Alternatively, you'd need a conspiracy. But you'd still need to know a bit more than just an MSCE course to do it without leaving traces, or need the techos in on it.
This basic methodology has stood up to some courtoom challenges.
Of course this is just the basic one-size-fits-all method used on luser kiddieporners etc. For military or "homeland security" vs some people with a geek index > 0.1 you need something more powerful, able to read dead magnetic domains etc. But that's another story
-
Digital Evidence Software
In reality, the biggest difference between grep and so-called "forensics" software is the emphasis on examining the data without modifying it and maintaining the chain of custody and audit trail. In fact, many experienced computer investigators do their jobs with little more than DD, grep, and various other Unix utilities. Most of the digital forensics software out there simply attempts to make this funcionality more accessable to your less tech saavy investigator. (The problems caused by inexperienced/unqualified investigators performing this type of analysis are beyond the scope of this response.)
I am currently the designer and project lead for a cross-platform open source (GPL) digital evidence processing suite. It is intended to bring together the various functionalities required to perform this type of work, and (ideally) operate on whatever platform the investigator desires. Our primary development platform is RedHat 7.1.
There are currently software packages out there that attempt to do this, including EnCase and The Forensic Toolkit in the commercial arena and The Coroner's Toolkit in the open source arena, however they lack the broad filesystem support and/or true ease of use to make them usable by everyone. The other barrier is price as EnCase, for example, costs thousands of dollars per copy.

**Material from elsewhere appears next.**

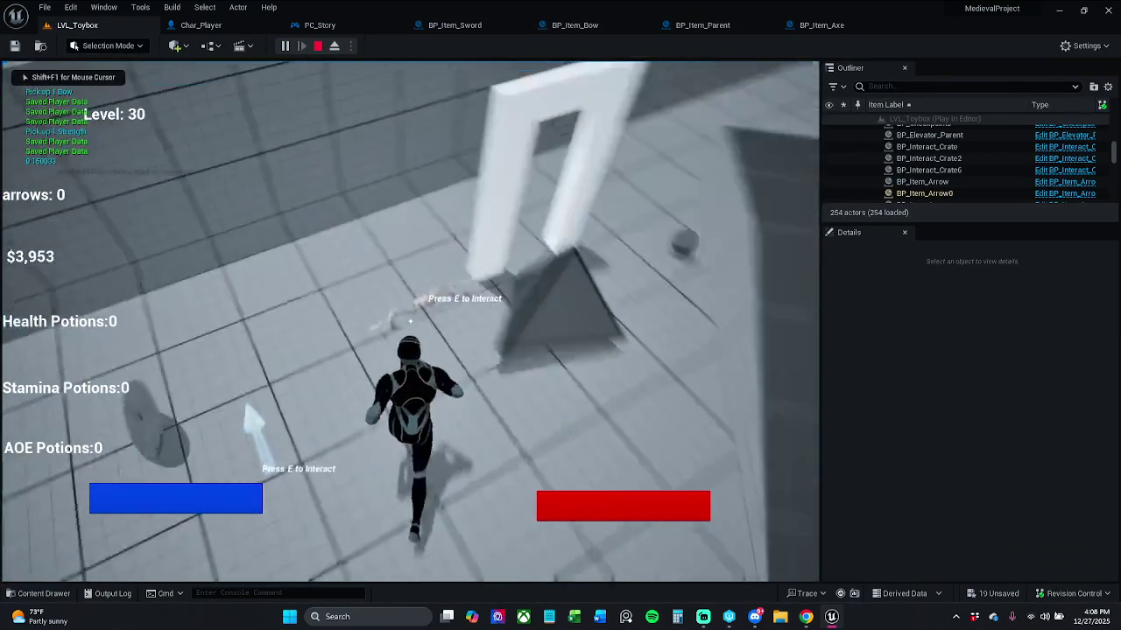
{"action": "key", "text": "e"}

We're well funded, and have already done a significant amount of work. We have some of our core components functional and plan on starting beta testing and releasing our first code drop later this year. If this field interests you and you'd like more information, or you work in the investigative field and have thoughts on what you'd like to see in such a tool, I'd love to hear from you. -
Re:Why do they always do this?
Siezing evidence is standard procedure in a criminal investigation. The PC is generally locked down, then hooked up to another PC running investigative software. Sometimes a sector copy of the HD is taken and the evidence is collected off of that.
The collected evidence is used by the investigators and the DA to build their case, and generally presented in court and explained to the jury by an expert witness.